Re: [OEP,ALL] Potential topics for OEP notes

here is the link to the Closing
http://www.ksl.stanford.edu/people/dlm/webont/HowToDoIt/closingRoles.html

Deborah L. McGuinness wrote:

> I also agree that all of these would be useful and also that we will 
> want to prioritize.
>
> I met in person or discussed the issue in email with a few people in 
> the last few weeks and also have input on the following topics:
>
> 1.  part-of. 
> a.  I met with evan about the simpler part-of note.  Evan is 
> interesting in contributing to that one and I also agreed to help.  as 
> background, i designed the part-of  solution for ontolingua/jtp 
> part-of reasoning in the high performance knowledge base effort.  we 
> essentially put in some structure for some set of part-of 
> relationships and identified critical properties of those notions such 
> as if they were transitive.
> i had spoken to evan about geographic containment in particular since 
> it is so useful and less controversial than others.
> i also contacted mike uschold by email about this simpler note and 
> asked if he would be interested in helping since i believe he has done 
> a more thorough look at gruber's units and measures than anyone.  he 
> agreed.
> b.  I also spoke to chris about his broader notion of a part-of note 
> and agreed to help with that. arguably the simpler note a might be a 
> starting point for one portion of the broader note b.   for example, 
> note a could be very operational with an example solution and note b 
> could include more discussion about the thornier part-of issues and 
> less agreed upon issues.
>
> 2. Time.  In May, I spoke with Jerry Hobbs about a note based on his 
> time ontology.  He was interested then.  The idea might be to take his 
> work as a starting point.  I offered to help with this since we also 
> have a special temporal reasoner in jtp that we are now integrating 
> with owl time.
> The work is not quite done but when it is, that might be a convenient 
> starting point as an operational example of using owl time.
>
> 3.  Role Closing.  It may make sense for alan and me to talk about 
> this one and do it together.  In the classic stereo configurator for 
> example, we had a special "close all roles" function implemented to 
> that a user could call from the interface by the click of a button.  
> it had a general solution embedded in it but also leveraged 
> information about the domain.   With colleagues, I started to write up 
> the general solution for publication and we identified that there were 
> thornier problems lurking and unfortunately we never finished the 
> academic quality publication.
> In some of the CLASSIC literature, i mentioned a little about simple 
> operational solutions.  I am thinking that an operationally oriented 
> note combining alan's and my perspectives might go a long way.
> a while ago i started the "how to do it" collection for webont.  i can 
> go back and find the one on closing roles and send that in another email.
------------------------------------------------
▶ **WHAT YOU SHOULD DO**
List every numbered topic in the email above on possible OEP notes.

▶ **STORED DATA**
------------------------------------------------
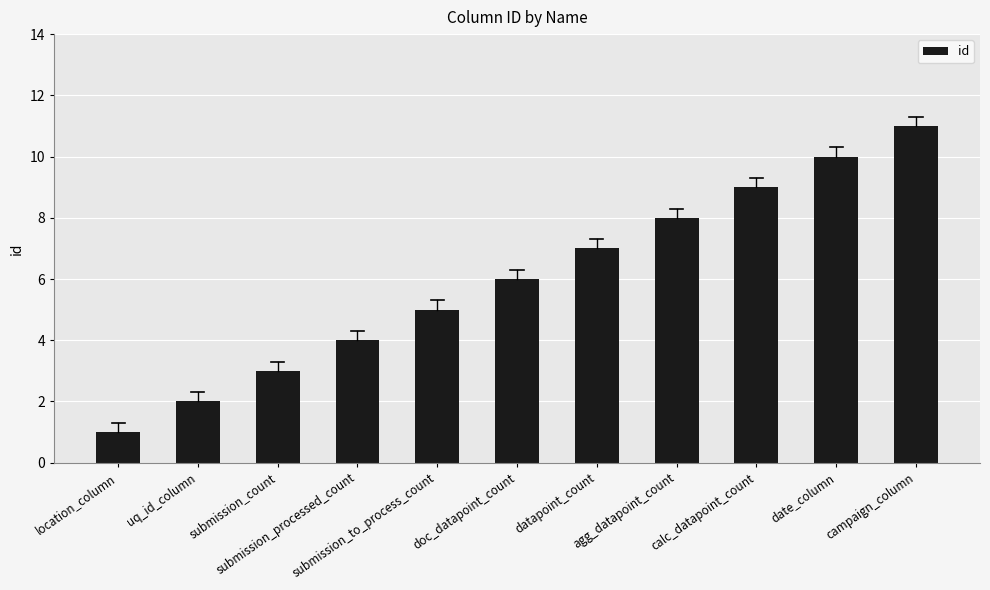

Rank the categories by value from highest to lowest.

campaign_column, date_column, calc_datapoint_count, agg_datapoint_count, datapoint_count, doc_datapoint_count, submission_to_process_count, submission_processed_count, submission_count, uq_id_column, location_column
------------------------------------------------
▶ **EXERCISE OUTPUT**
1. Part-of
2. Time
3. Role Closing